It is no secret that investors hate when a company lowers its dividend payments. After all, close to half of all long-term gains come from dividends and the ability to reinvest dividends. Many retirees and other investors also depend on those checks to supplement their living.
The world of master limited partnerships (MLPs) is peculiar when it comes to the energy sector, because its payouts per unit are considered distributions rather than traditional dividends per share from corporations. Either way, MLP investors also hate seeing their distributions lowered.
Plains All American Pipeline L.P. (NYSE: PAA) saw its units trade lower by more than 17% to $20.78 on Tuesday, and shares hit a 52-week low of $20.00, after the MLP announced an unexpected planned distribution cut along with its lowered guidance.
The issue identified by Plains All American was that its profits were said to be evaporating in its outfit’s supply and logistics. Even after a large drop, Plains All American still has a market cap of about $15.25 billion. Plains GP Holdings L.P. (NYSE: PAGP) was also effected, with its units trading down 16.7% to $21.52, in a 52-week trading range of $14.44 to $36.09. Its market cap is still almost $12 billion.
What matters here is that the MLP-investing market just was not really braced for even more distribution cuts after what had been seen in 2015 and 2016. The good news is that some MLPs are still able to raise their payouts. The bad news is that this being unexpected casts a shadow over the whole group of MLPs, and that means even the strong individual units and even the closed-end funds and exchange-traded funds (ETFs) that track them.
Plains All American would have now been an 8.5% yield-equivalent without the distribution cut.
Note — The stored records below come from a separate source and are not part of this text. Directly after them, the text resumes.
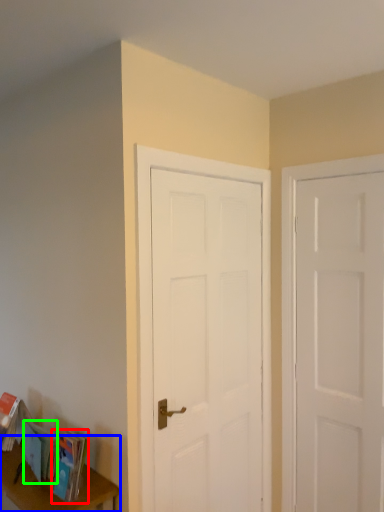
Question: Which object is the closest to the paperback book (highlighted by a red box)? Choose among these: table (highlighted by a blue box) or book (highlighted by a green box).

Choices:
 (A) table
 (B) book

Answer: (B)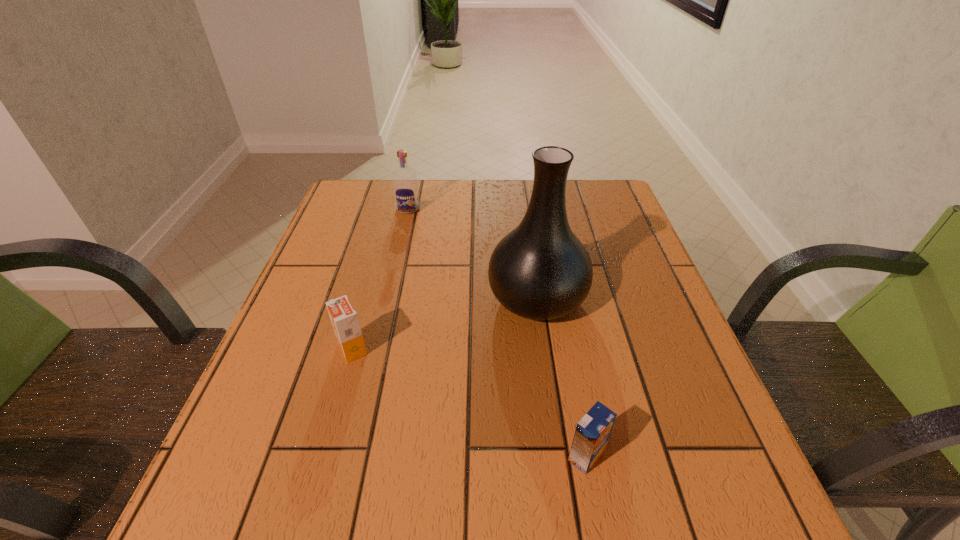
Where is `vacant region located 0.170m on the right of the farther orange_juice`? The height and width of the screenshot is (540, 960). vacant region located 0.170m on the right of the farther orange_juice is located at coordinates (456, 349).

Locate an element on the screen. free region located on the front of the nearest object is located at coordinates (598, 516).

The width and height of the screenshot is (960, 540). What are the coordinates of `object that is at the far edge` in the screenshot? It's located at (404, 179).

Where is `object that is at the left edge`? Image resolution: width=960 pixels, height=540 pixels. object that is at the left edge is located at coordinates (344, 319).

Find the location of a particular element. This screenshot has height=540, width=960. vacant space at the far edge of the desktop is located at coordinates (529, 195).

Where is `vacant space at the left edge of the desktop`? Image resolution: width=960 pixels, height=540 pixels. vacant space at the left edge of the desktop is located at coordinates (251, 424).

At what (x,y) coordinates should I click in order to perform the action: click on vacant position at the right edge of the desktop. Please return your answer as a coordinate pair (x, y). Looking at the image, I should click on tap(604, 279).

Identify the location of blank space at the far left corner of the desktop. 342,198.

Locate an element on the screen. free location at the near left corner is located at coordinates (215, 524).

Locate an element on the screen. free spot at the far right corner of the desktop is located at coordinates (569, 213).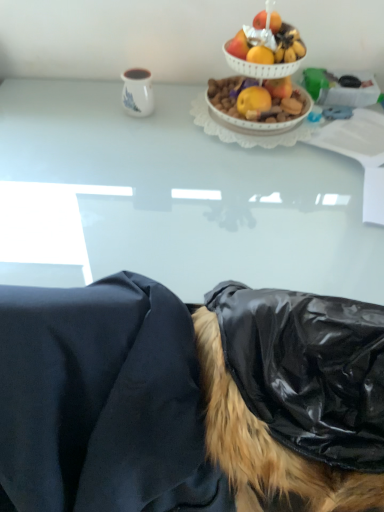
Locate an element on the screen. vacant space to the right of white ceramic mug at upper center is located at coordinates (183, 116).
With both of the Plains having an aggregate value that makes them a top holding of closed-end funds and ETFs, it is fair to wonder if other surprises are lurking for MLP investors.
One traditional attraction for MLP investors is that part of each distribution is income and part is considered a return of capital — and the latter comes with tax deferrals or may not be taxed at all. Payouts as dividends from corporations are generally funded out of earnings and cash flows, and they rarely have tax benefits like the MLPs.
ALPS ETF Trust Alerian MLP ETF (NYSEMKT: AMLP) is the key ETF that tracks MLPs and it had a $10 billion level of holdings on last look. Plains All American Pipeline was the fund’s fourth largest holding, with an 8.32% weighting. Other large MLP holdings (and weightings) were as follows: Enterprise Products Partners L.P. (NYSE: EPD) at 9.87%; Energy Transfer Partners L.P. (NYSE: ETP) at 9.83%; and Magellan Midstream Partners L.P. (NYSE: MMP) at 9.82%. The Alerian MLP ETF was last seen down 2.9% at $11.44.
Plains All American Pipeline also was listed as the sixth largest weighting (6.3%) of the $2 billion closed-end MLP fund Kayne Anderson MLP Investment Co. (NYSE: KYN). The fund has a market value of about $2 billion, and its shares were last seen down 2% at $17.60.
The Tortoise MLP Fund Inc. (NYSE: NTG) counted Plains All American as the third largest holding, with a 7.0% weighting, behind Energy Transfer Partners (9.7%) and Enterprise Products (8.7%). The Tortoise MLP Fund is shown to have roughly $1.5 billion in total assets, and its shares were last seen down 4.4% at $18.34.
There is also the ClearBridge American Energy MLP Fund Inc. (NYSE: CBA) closed-end fund tracking MLPs. This is a Legg Mason fund, and Plains All American is not even a top 10 holding here. This has $793 million in total assets, and its drop on Tuesday was by 2.45% to $8.56. The ClearBridge American Energy MLP Fund has a 52-week range of $8.06 to $10.54. Its yield is closer to 9% today, based on the current quarterly payouts so far in 2017.